KNOXVILLE, Tenn. (WATE) — A temporary restraining order put forth by employees at Oak Ridge National Laboratory asking to be able to work until a vaccine mandate case plays out in court was denied Friday.

Six employees at ORNL filed the class-action lawsuit against University of Tennessee-Battelle, the managing contractor of the laboratory, claiming discrimination against those who requested religious or medical accommodation from the COVID-19 vaccine mandate.

In their temporary restraining order, the plaintiffs argued there is no “undoing” of the vaccine once an individual receives it and there is no undoing of their decision to go against their sincere religious beliefs. The resulting stalemate creates an “impossible choice” with ORNL only offering 60 days of unpaid leave as its only accommodation the restraining order claims.

Judge Charles Atchley concluded “it is difficult to view (UT-Battelle’s) treatment of employees as thoughtful or prudent” and that the plaintiffs “deserved better,” however, there is no “irreparable harm” that has taken place as of yet.

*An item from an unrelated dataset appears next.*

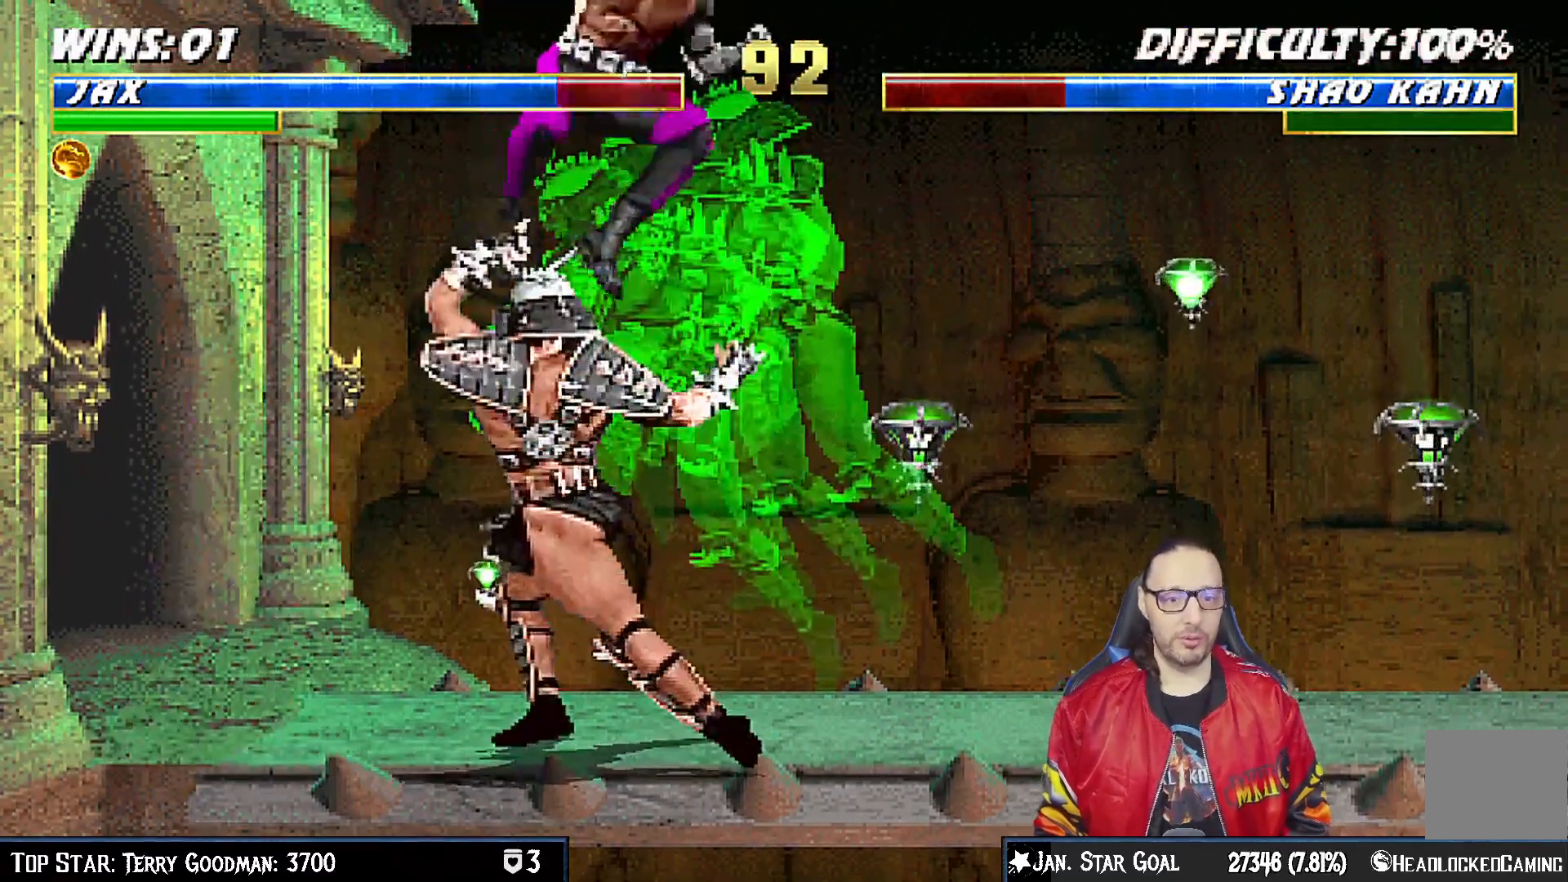
{"dt_ms": 500, "buttons": ["L1", "R1", "DPAD_DOWN", "DPAD_RIGHT"], "left_stick": "center", "right_stick": "center", "events": [[83, "SQUARE", "down"], [133, "SQUARE", "up"], [233, "SQUARE", "down"], [283, "SQUARE", "up"], [417, "DPAD_RIGHT", "down"], [417, "R1", "down"]]}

“Given the absence of irreparable harm, the Court need not examine whether such accommodations were reasonable,” Atchley said in his order. “Neither is it the Court’s role to determine whether the company erred in issuing a one-size-fits-all accommodation for a group of employees with differing job duties and various time spent on campus. Regardless of the result of such findings, it is hard to fathom that conducting more individualized assessments was untenable for an entity with the resources of UT-Battelle.

“Ultimately, the law requires a finding of irreparable harm for an injunction, and this harm must be concrete and imminent—not speculative or uncertain.”

ORNL Director Thomas Zacharia sent an email on Aug. 26 requiring “all employees to receive the COVID-19 vaccine.”